BLS Occupational Employment and Wage Statistics
Used to support wage, employment, and occupational demand analysis tied to program outcomes and workforce relevance.
O*NET
Used for occupational descriptions, skill context, job task alignment, and related occupation analysis.
IPEDS
Used to validate postsecondary institution reference data and support institutional context checks.
College Scorecard
Used as an additional education outcome and institution reference source for comparative review.
American Community Survey (ACS)
Used for broader population and regional context that can inform market, access, and workforce analysis.

Industry and market intelligence datasets

These sources add employer, market, and credential transparency context so the platform can assess whether a program is relevant, current, and aligned to real workforce demand.

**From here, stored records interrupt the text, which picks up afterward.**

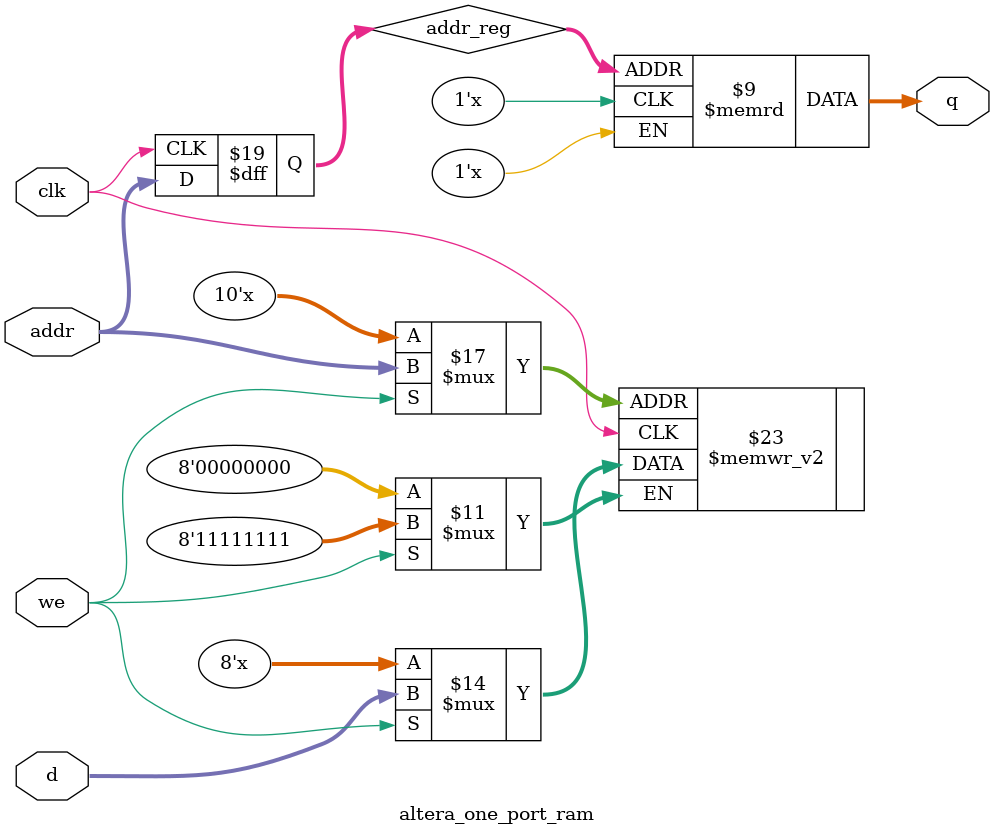
<source format=v>
module altera_one_port_ram
   #(
    parameter DATA_WIDTH = 8, // number of bits
              ADDR_WIDTH = 10  // number of address bits
   )
   (
    input wire clk,
    input wire we,
    input wire [ADDR_WIDTH-1:0] addr,
    input wire [DATA_WIDTH-1:0] d,
    output wire [DATA_WIDTH-1:0] q
   );

   // signal declaration
   reg [DATA_WIDTH-1:0] ram [2**ADDR_WIDTH-1:0];
   reg [ADDR_WIDTH-1:0] addr_reg;

   // body
   // write operation
   always @(posedge clk)
   begin
      if (we)
         ram[addr] <= d;
      addr_reg <= addr;
   end
   
   // read operation
   assign q = ram[addr_reg];
endmodule

</source>
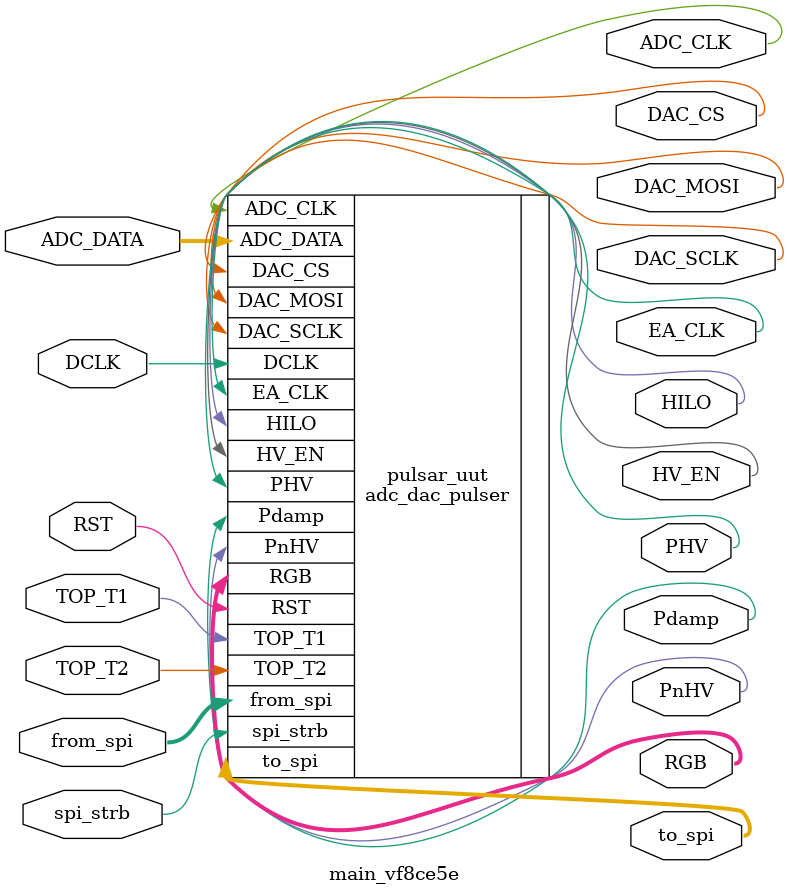
<source format=v>

`default_nettype none

module main (
 input va527ad,
 input v22f8d1,
 input [9:0] vdf932c,
 input vd2f057,
 input vc8d753,
 input v92a92f,
 input v3df3e1,
 input v36b650,
 output v195b8b,
 output v1955dc,
 output vd13f63,
 output v05493a,
 output v879a5c,
 output v24805d,
 output v1eb576,
 output v613efa,
 output [2:0] v82db97,
 output v9ce098,
 output v904e8c,
 output veaa70d
);
 wire w0;
 wire w1;
 wire w2;
 wire w3;
 wire w4;
 wire w5;
 wire w6;
 wire [0:7] w7;
 wire [0:7] w8;
 wire w9;
 wire [0:9] w10;
 wire w11;
 wire w12;
 wire w13;
 wire w14;
 wire w15;
 wire w16;
 wire w17;
 wire w18;
 wire [0:2] w19;
 wire w20;
 wire w21;
 wire w22;
 wire w23;
 assign w0 = va527ad;
 assign v195b8b = w1;
 assign w2 = vd2f057;
 assign w3 = v22f8d1;
 assign w4 = vc8d753;
 assign w5 = vc8d753;
 assign w9 = v92a92f;
 assign w10 = vdf932c;
 assign w11 = v3df3e1;
 assign w12 = v36b650;
 assign v24805d = w13;
 assign v1955dc = w14;
 assign v05493a = w15;
 assign v9ce098 = w16;
 assign v904e8c = w17;
 assign v613efa = w18;
 assign v82db97 = w19;
 assign vd13f63 = w20;
 assign v879a5c = w21;
 assign v1eb576 = w22;
 assign veaa70d = w23;
 assign w5 = w4;
 main_v69b127 v69b127 (
  .ICE_CS(w0),
  .F_MISO(w1),
  .F_MOSI(w2),
  .F_SCLK(w3),
  .RST(w4),
  .spi_strb(w6),
  .from_spi(w7),
  .to_spi(w8)
 );
 main_vf8ce5e vf8ce5e (
  .RST(w5),
  .spi_strb(w6),
  .from_spi(w7),
  .to_spi(w8),
  .DCLK(w9),
  .ADC_DATA(w10),
  .TOP_T1(w11),
  .TOP_T2(w12),
  .Pdamp(w13),
  .PHV(w14),
  .PnHV(w15),
  .DAC_CS(w16),
  .DAC_MOSI(w17),
  .DAC_SCLK(w18),
  .RGB(w19),
  .HILO(w20),
  .HV_EN(w21),
  .ADC_CLK(w22),
  .EA_CLK(w23)
 );
endmodule

/*-------------------------------------------------*/
/*--   */
/*-- - - - - - - - - - - - - - - - - - - - - - - --*/
/*-- 
/*-------------------------------------------------*/

module main_v69b127 (
 input ICE_CS,
 input F_SCLK,
 input F_MOSI,
 input [7:0] to_spi,
 input RST,
 output F_MISO,
 output [7:0] from_spi,
 output spi_strb
);
 // @include spi_slave.v
  spi_slave spi_uut(
 .rstb(!RST),.ten(1'b1),
 .mlb(1'b1),.ss(ICE_CS),
 .sck(F_SCLK),.sdin(F_MOSI),
 .sdout(F_MISO),.tdata(to_spi),
 .done(spi_strb),.rdata(from_spi));
endmodule

module main_vf8ce5e (
 input RST,
 input DCLK,
 input [9:0] ADC_DATA,
 input TOP_T1,
 input TOP_T2,
 input [7:0] from_spi,
 input spi_strb,
 output PHV,
 output PnHV,
 output Pdamp,
 output HILO,
 output HV_EN,
 output ADC_CLK,
 output DAC_SCLK,
 output DAC_CS,
 output DAC_MOSI,
 output [7:0] to_spi,
 output [2:0] RGB,
 output EA_CLK
);
 // @include adc_dac_pulser.v
 // @include mcp4812.v
 
 adc_dac_pulser pulsar_uut(
  .RST      (RST     ),
  .DCLK     (DCLK    ),
  .ADC_DATA (ADC_DATA),
  .HILO     (HILO    ),
  .HV_EN    (HV_EN   ),
  .TOP_T1   (TOP_T1  ),
  .TOP_T2   (TOP_T2  ),
  .EA_CLK   (EA_CLK  ),
  .PHV      (PHV     ),
  .PnHV     (PnHV    ),
  .Pdamp    (Pdamp   ),
  .ADC_CLK  (ADC_CLK ),
  .DAC_SCLK (DAC_SCLK),
  .DAC_CS   (DAC_CS  ),
  .DAC_MOSI (DAC_MOSI),
  .spi_strb (spi_strb),
  .to_spi   (to_spi  ),
  .from_spi (from_spi),
  .RGB      (RGB     ));
endmodule

</source>
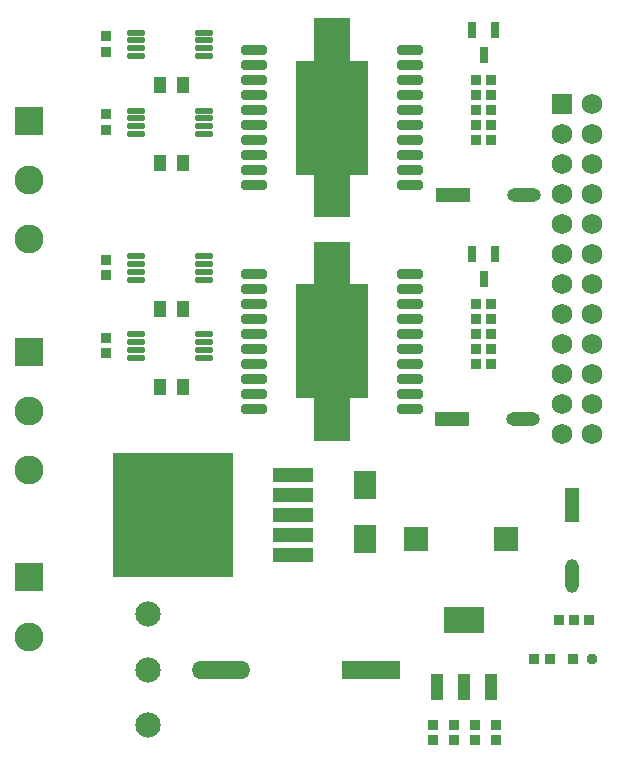
<source format=gts>
G04*
G04 #@! TF.GenerationSoftware,Altium Limited,Altium Designer,21.5.1 (32)*
G04*
G04 Layer_Color=8388736*
%FSLAX25Y25*%
%MOIN*%
G70*
G04*
G04 #@! TF.SameCoordinates,4ADBACA6-D99A-42C5-8304-42A3838A2759*
G04*
G04*
G04 #@! TF.FilePolarity,Negative*
G04*
G01*
G75*
G04:AMPARAMS|DCode=18|XSize=59.06mil|YSize=17.72mil|CornerRadius=1.95mil|HoleSize=0mil|Usage=FLASHONLY|Rotation=180.000|XOffset=0mil|YOffset=0mil|HoleType=Round|Shape=RoundedRectangle|*
%AMROUNDEDRECTD18*
21,1,0.05906,0.01382,0,0,180.0*
21,1,0.05516,0.01772,0,0,180.0*
1,1,0.00390,-0.02758,0.00691*
1,1,0.00390,0.02758,0.00691*
1,1,0.00390,0.02758,-0.00691*
1,1,0.00390,-0.02758,-0.00691*
%
%ADD18ROUNDEDRECTD18*%
%ADD37R,0.04100X0.05600*%
%ADD38R,0.24222X0.38395*%
G04:AMPARAMS|DCode=39|XSize=84.35mil|YSize=30.8mil|CornerRadius=4.98mil|HoleSize=0mil|Usage=FLASHONLY|Rotation=0.000|XOffset=0mil|YOffset=0mil|HoleType=Round|Shape=RoundedRectangle|*
%AMROUNDEDRECTD39*
21,1,0.08435,0.02084,0,0,0.0*
21,1,0.07438,0.03080,0,0,0.0*
1,1,0.00997,0.03719,-0.01042*
1,1,0.00997,-0.03719,-0.01042*
1,1,0.00997,-0.03719,0.01042*
1,1,0.00997,0.03719,0.01042*
%
%ADD39ROUNDEDRECTD39*%
%ADD40R,0.12017X0.16348*%
%ADD41R,0.03600X0.03600*%
%ADD42R,0.39970X0.41742*%
%ADD43R,0.13198X0.04734*%
%ADD44R,0.07490X0.09261*%
%ADD45R,0.03600X0.03600*%
%ADD46R,0.02962X0.05718*%
%ADD47R,0.11230X0.04537*%
%ADD48O,0.11230X0.04537*%
%ADD49R,0.04537X0.11230*%
%ADD50O,0.04537X0.11230*%
%ADD51R,0.08474X0.08474*%
%ADD52O,0.19498X0.06112*%
%ADD53R,0.19498X0.06112*%
%ADD54R,0.13198X0.08868*%
%ADD55R,0.04143X0.08868*%
%ADD56P,0.03897X8X22.5*%
%ADD57C,0.08474*%
%ADD58R,0.06899X0.06899*%
%ADD59C,0.06899*%
%ADD60C,0.00600*%
%ADD61R,0.09655X0.09655*%
%ADD62C,0.09655*%
D18*
X32583Y220161D02*
D03*
Y222721D02*
D03*
Y225279D02*
D03*
Y227839D02*
D03*
X55417D02*
D03*
Y225279D02*
D03*
Y222721D02*
D03*
Y220161D02*
D03*
X32583Y119563D02*
D03*
Y122122D02*
D03*
Y124681D02*
D03*
Y127240D02*
D03*
X55417D02*
D03*
Y124681D02*
D03*
Y122122D02*
D03*
Y119563D02*
D03*
X32583Y145563D02*
D03*
Y148122D02*
D03*
Y150681D02*
D03*
Y153240D02*
D03*
X55417D02*
D03*
Y150681D02*
D03*
Y148122D02*
D03*
Y145563D02*
D03*
X32583Y194161D02*
D03*
Y196721D02*
D03*
Y199279D02*
D03*
Y201839D02*
D03*
X55417D02*
D03*
Y199279D02*
D03*
Y196721D02*
D03*
Y194161D02*
D03*
D37*
X40760Y109902D02*
D03*
X48241D02*
D03*
X40760Y135902D02*
D03*
X48241D02*
D03*
X40760Y210500D02*
D03*
X48241D02*
D03*
X40760Y184500D02*
D03*
X48241D02*
D03*
D38*
X97976Y125000D02*
D03*
Y199500D02*
D03*
D39*
X71953Y147500D02*
D03*
Y142500D02*
D03*
Y137500D02*
D03*
Y132500D02*
D03*
Y127500D02*
D03*
Y122500D02*
D03*
Y117500D02*
D03*
Y112500D02*
D03*
Y107500D02*
D03*
Y102500D02*
D03*
X124000D02*
D03*
Y107500D02*
D03*
Y112500D02*
D03*
Y117500D02*
D03*
Y122500D02*
D03*
Y127500D02*
D03*
Y132500D02*
D03*
Y137500D02*
D03*
Y142500D02*
D03*
Y147500D02*
D03*
X71953Y222000D02*
D03*
Y217000D02*
D03*
Y212000D02*
D03*
Y207000D02*
D03*
Y202000D02*
D03*
Y197000D02*
D03*
Y192000D02*
D03*
Y187000D02*
D03*
Y182000D02*
D03*
Y177000D02*
D03*
X124000D02*
D03*
Y182000D02*
D03*
Y187000D02*
D03*
Y192000D02*
D03*
Y197000D02*
D03*
Y202000D02*
D03*
Y207000D02*
D03*
Y212000D02*
D03*
Y217000D02*
D03*
Y222000D02*
D03*
D40*
X97976Y150098D02*
D03*
Y99902D02*
D03*
Y224598D02*
D03*
Y174402D02*
D03*
D41*
X22500Y195539D02*
D03*
Y200657D02*
D03*
Y221539D02*
D03*
Y226657D02*
D03*
Y120941D02*
D03*
Y126059D02*
D03*
Y146941D02*
D03*
Y152059D02*
D03*
X152500Y-8059D02*
D03*
Y-2941D02*
D03*
X145500Y-8059D02*
D03*
Y-2941D02*
D03*
X138500Y-8059D02*
D03*
Y-2941D02*
D03*
X131500Y-8059D02*
D03*
Y-2941D02*
D03*
D42*
X45000Y67000D02*
D03*
D43*
X85000Y80386D02*
D03*
Y73693D02*
D03*
Y67000D02*
D03*
Y60307D02*
D03*
Y53614D02*
D03*
D44*
X109000Y58945D02*
D03*
Y77055D02*
D03*
D45*
X145989Y117500D02*
D03*
X151107D02*
D03*
Y122500D02*
D03*
X145989D02*
D03*
X151107Y127500D02*
D03*
X145989D02*
D03*
X145988Y132500D02*
D03*
X151106D02*
D03*
X145988Y137500D02*
D03*
X151106D02*
D03*
X145989Y192098D02*
D03*
X151107D02*
D03*
Y197099D02*
D03*
X145989D02*
D03*
X151107Y202099D02*
D03*
X145989D02*
D03*
X145988Y207098D02*
D03*
X151106D02*
D03*
X145988Y212098D02*
D03*
X151106D02*
D03*
X165441Y19000D02*
D03*
X170559D02*
D03*
X178441Y19000D02*
D03*
X178500Y32000D02*
D03*
X183500D02*
D03*
X173500D02*
D03*
D46*
X152240Y228634D02*
D03*
X144760D02*
D03*
X148500Y220366D02*
D03*
X152240Y154134D02*
D03*
X144760D02*
D03*
X148500Y145866D02*
D03*
D47*
X138189Y173598D02*
D03*
X138000Y99000D02*
D03*
D48*
X161811Y173598D02*
D03*
X161622Y99000D02*
D03*
D49*
X178000Y70311D02*
D03*
D50*
Y46689D02*
D03*
D51*
X156000Y59000D02*
D03*
X126000D02*
D03*
D52*
X61000Y15500D02*
D03*
D53*
X111000D02*
D03*
D54*
X142000Y32221D02*
D03*
D55*
X151055Y9780D02*
D03*
X142000D02*
D03*
X132945D02*
D03*
D56*
X184559Y19000D02*
D03*
D57*
X36500Y15500D02*
D03*
Y34004D02*
D03*
Y-3004D02*
D03*
D58*
X174500Y204000D02*
D03*
D59*
X184500D02*
D03*
X174500Y194000D02*
D03*
X184500D02*
D03*
X174500Y184000D02*
D03*
X184500D02*
D03*
X174500Y174000D02*
D03*
X184500D02*
D03*
X174500Y164000D02*
D03*
X184500D02*
D03*
X174500Y154000D02*
D03*
X184500D02*
D03*
X174500Y144000D02*
D03*
X184500D02*
D03*
X174500Y134000D02*
D03*
X184500D02*
D03*
X174500Y124000D02*
D03*
X184500D02*
D03*
X174500Y114000D02*
D03*
X184500D02*
D03*
X174500Y104000D02*
D03*
X184500D02*
D03*
X174500Y94000D02*
D03*
X184500D02*
D03*
D60*
X179000Y0D02*
D03*
X0Y226000D02*
D03*
X179000D02*
D03*
X0Y0D02*
D03*
D61*
X-3000Y121500D02*
D03*
Y198370D02*
D03*
Y46500D02*
D03*
D62*
Y101815D02*
D03*
Y82130D02*
D03*
Y178685D02*
D03*
Y159000D02*
D03*
Y26500D02*
D03*
M02*

</source>
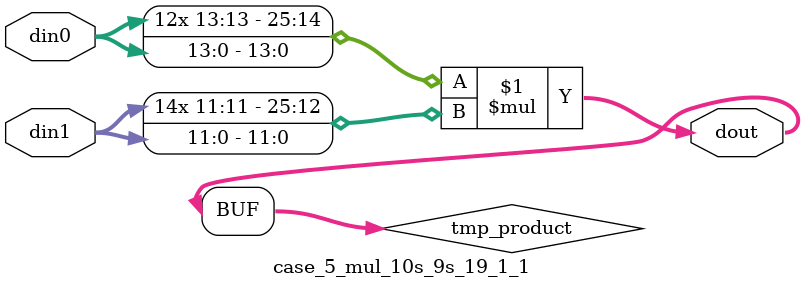
<source format=v>

`timescale 1 ns / 1 ps

 (* use_dsp = "no" *)  module case_5_mul_10s_9s_19_1_1(din0, din1, dout);
parameter ID = 1;
parameter NUM_STAGE = 0;
parameter din0_WIDTH = 14;
parameter din1_WIDTH = 12;
parameter dout_WIDTH = 26;

input [din0_WIDTH - 1 : 0] din0; 
input [din1_WIDTH - 1 : 0] din1; 
output [dout_WIDTH - 1 : 0] dout;

wire signed [dout_WIDTH - 1 : 0] tmp_product;



























assign tmp_product = $signed(din0) * $signed(din1);








assign dout = tmp_product;





















endmodule

</source>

GrayDI PES Economics and Outcomes
Aggregated and cleaned data products intended to support economic and program outcome review.
GrayDI PES Markets
Market-oriented reference layer for workforce and training demand context.
GrayDI PES Academic Management
Academic management-oriented data used to support broader program evaluation workflows.
LinkedIn aggregate profile analytics
Used only in aggregate analytics to understand skills and labor-market patterns, not for individual-level review decisions.
Credential Engine / CTDL
Used to support credential transparency, credential description structure, and comparability across training offerings.
U.S. Chamber of Commerce JEDx
Used to support jobs and employment data exchange functions relevant to skills and workforce alignment.
National Labor Exchange (NLx)
Used as an additional labor-market and job-demand reference source.

Trust, security, and institutional datasets

These sources help the platform include trust, compliance, and enterprise-readiness context where relevant to provider or operational review.

Coleridge Initiative / FedRAMP
Reference source for federally recognized trust and compliance context where applicable.
Coleridge Initiative / StateRAMP
Reference source for state-oriented trust and compliance context where applicable.
Institution curricular mapping to in-demand skills
Institution-level curricular mapping integrated with AristAI to compare program content against employer-demanded job skills.
Review principles

How the data should be understood

  1. The platform supports review by organizing, summarizing, and comparing information across datasets. Final decisions remain with staff.

  2. Not every source serves the same purpose. Some are used for verification, some for market context, some for classification mapping, and some for aggregate analytics.

  3. The platform brings fragmented sources into one workspace so reviewers do not have to search across disconnected systems.

  4. Aggregate and external datasets should strengthen reviewer understanding, not replace evidence validation or policy judgment.

Continue

Value to reviewers and administrators

Bringing these datasets together reduces repetitive manual searching and gives staff a stronger starting point for program review. The platform summarizes, compares, and organizes evidence across sources so teams can see where records align, where they conflict, and where more verification is needed.

Faster, more traceable decision-making, with reviewer judgment and the compliance trail intact.